> _SELECTED EXCERPT_:
------------------------

Octaviz, VTK, & Octave CMAKE???
Ben Scott
dragonhawk at gmail.com
Tue Aug 5 12:18:19 EDT 2008
Please trim quoted text when replying. Thanks.
On Tue, Aug 5, 2008 at 12:01 PM, Labitt, Bruce
<labittb1 at tycoelectronics.com> wrote:
> The vtk.spec file contains make and make install instructions - I
> thought that would install stuff.
It does, sort of. The "rpmbuild" command will go through the steps
of compiling, linking, installing, etc. -- but the installation target
is a tempory RPM build directory. rpmbuild then takes all the
installed files, and packages them up into one or more .rpm files.
Those packages can then be installed on any number of hosts.
Including the build host, in your case.
Remember, the idea behind RPM is to build software once, package it,
and then distribute the package to thousands of other users.
To install a single RPM package (without dependency resolution), you
can just do:
rpm rpm --install --verbose --hash whatever-1.2.3-4.i386.rpm
(All you really need is "--install"; the other two just give you a
progress indication.)

------------------------

> _LISTED ENTRIES_:
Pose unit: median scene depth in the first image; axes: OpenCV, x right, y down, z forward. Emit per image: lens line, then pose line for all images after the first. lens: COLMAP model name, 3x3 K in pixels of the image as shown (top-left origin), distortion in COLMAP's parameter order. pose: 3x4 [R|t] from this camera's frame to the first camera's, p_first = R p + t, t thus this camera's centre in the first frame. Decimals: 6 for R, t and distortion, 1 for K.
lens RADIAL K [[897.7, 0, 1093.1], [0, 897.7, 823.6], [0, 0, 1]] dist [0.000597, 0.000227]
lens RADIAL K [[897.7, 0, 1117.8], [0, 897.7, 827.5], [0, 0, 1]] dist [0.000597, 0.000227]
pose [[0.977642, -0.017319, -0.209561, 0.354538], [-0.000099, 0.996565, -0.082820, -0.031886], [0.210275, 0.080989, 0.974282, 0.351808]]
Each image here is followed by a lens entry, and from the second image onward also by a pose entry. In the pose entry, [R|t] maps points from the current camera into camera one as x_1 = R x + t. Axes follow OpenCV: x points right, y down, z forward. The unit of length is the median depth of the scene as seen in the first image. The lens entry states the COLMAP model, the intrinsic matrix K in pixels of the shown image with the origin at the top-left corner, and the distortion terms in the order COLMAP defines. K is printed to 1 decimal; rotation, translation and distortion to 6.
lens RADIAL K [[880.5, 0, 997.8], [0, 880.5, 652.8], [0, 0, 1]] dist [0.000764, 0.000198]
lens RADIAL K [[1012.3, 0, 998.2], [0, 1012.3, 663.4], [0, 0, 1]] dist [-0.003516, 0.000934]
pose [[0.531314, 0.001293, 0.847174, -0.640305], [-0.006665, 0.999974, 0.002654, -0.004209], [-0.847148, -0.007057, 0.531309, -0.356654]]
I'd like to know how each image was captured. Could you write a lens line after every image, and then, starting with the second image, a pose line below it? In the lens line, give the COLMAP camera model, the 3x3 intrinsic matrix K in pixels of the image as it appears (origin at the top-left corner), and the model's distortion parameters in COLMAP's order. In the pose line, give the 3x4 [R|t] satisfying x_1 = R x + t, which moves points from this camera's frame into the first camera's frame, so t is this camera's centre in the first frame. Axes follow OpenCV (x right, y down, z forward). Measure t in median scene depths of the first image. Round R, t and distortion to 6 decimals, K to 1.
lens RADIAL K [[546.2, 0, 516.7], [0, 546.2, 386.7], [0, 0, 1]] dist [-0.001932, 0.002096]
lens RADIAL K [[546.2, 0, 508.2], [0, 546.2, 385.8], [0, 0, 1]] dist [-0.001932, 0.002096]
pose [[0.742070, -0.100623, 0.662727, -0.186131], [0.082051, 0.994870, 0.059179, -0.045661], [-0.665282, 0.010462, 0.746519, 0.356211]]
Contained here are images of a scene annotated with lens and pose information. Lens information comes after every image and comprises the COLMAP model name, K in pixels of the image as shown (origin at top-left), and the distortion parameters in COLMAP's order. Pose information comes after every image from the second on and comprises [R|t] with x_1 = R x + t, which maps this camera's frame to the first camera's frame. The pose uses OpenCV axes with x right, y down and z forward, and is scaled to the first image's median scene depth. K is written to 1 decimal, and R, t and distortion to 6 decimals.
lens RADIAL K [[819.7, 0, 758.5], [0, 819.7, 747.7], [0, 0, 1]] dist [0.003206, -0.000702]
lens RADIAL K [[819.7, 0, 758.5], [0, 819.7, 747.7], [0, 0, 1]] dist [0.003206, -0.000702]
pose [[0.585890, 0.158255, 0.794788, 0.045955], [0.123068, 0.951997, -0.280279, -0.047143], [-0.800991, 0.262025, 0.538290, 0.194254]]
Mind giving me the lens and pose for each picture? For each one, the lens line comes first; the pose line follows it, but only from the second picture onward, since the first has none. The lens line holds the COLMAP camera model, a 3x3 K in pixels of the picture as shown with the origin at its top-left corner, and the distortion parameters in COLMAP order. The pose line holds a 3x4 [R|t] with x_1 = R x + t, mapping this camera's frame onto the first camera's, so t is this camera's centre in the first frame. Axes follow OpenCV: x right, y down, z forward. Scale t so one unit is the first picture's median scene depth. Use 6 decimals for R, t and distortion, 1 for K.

------------------------

> _REQUIRED ACTIONS_:
1. In the mailing-list reply about RPM, reproduce the passage beginning at the words "On Tue, Aug" and stopping after "of other users.", with "build host" replaced by "build machine".
2. Answer these questions from the mailing-list reply about RPM.
(a) What does rpmbuild package the installed files into?
(b) Which option is all you really need to install a single RPM package?
(c) What is the idea behind RPM?
3. Continue the mailing-list reply about RPM from where it stops.
The data above are separate material and are not part of the mailing-list reply about RPM.

> _ACTIVITY ANSWERS_:
1.
On Tue, Aug 5, 2008 at 12:01 PM, Labitt, Bruce
<labittb1 at tycoelectronics.com> wrote:
> The vtk.spec file contains make and make install instructions - I
> thought that would install stuff.
It does, sort of. The "rpmbuild" command will go through the steps
of compiling, linking, installing, etc. -- but the installation target
is a tempory RPM build directory. rpmbuild then takes all the
installed files, and packages them up into one or more .rpm files.
Those packages can then be installed on any number of hosts.
Including the build machine, in your case.
Remember, the idea behind RPM is to build software once, package it,
and then distribute the package to thousands of other users.

2.
(a) One or more .rpm files.
(b) "--install".
(c) To build software once, package it, and then distribute the package to thousands of other users.

3.
If you want dependency resolution (i.e., to automatically install
any packages needed to support the package you're asking for), there's
a way to tell yum to install a package from a collection of local
files. I forget the details, but the man page should remember.
Chances are you won't need this -- you likely already have the
dependencies installed. That rpm command will abort with a diagnostic
message if you don't.
> How do I tell if yum installed these rpms?
Unless you told something to install the .rpm packages you built,
the system will not have done anything with them. Neither RPM nor YUM
will, by default, look under /usr/src for package files to install.
> yum list installed vtk
That will tell you for sure.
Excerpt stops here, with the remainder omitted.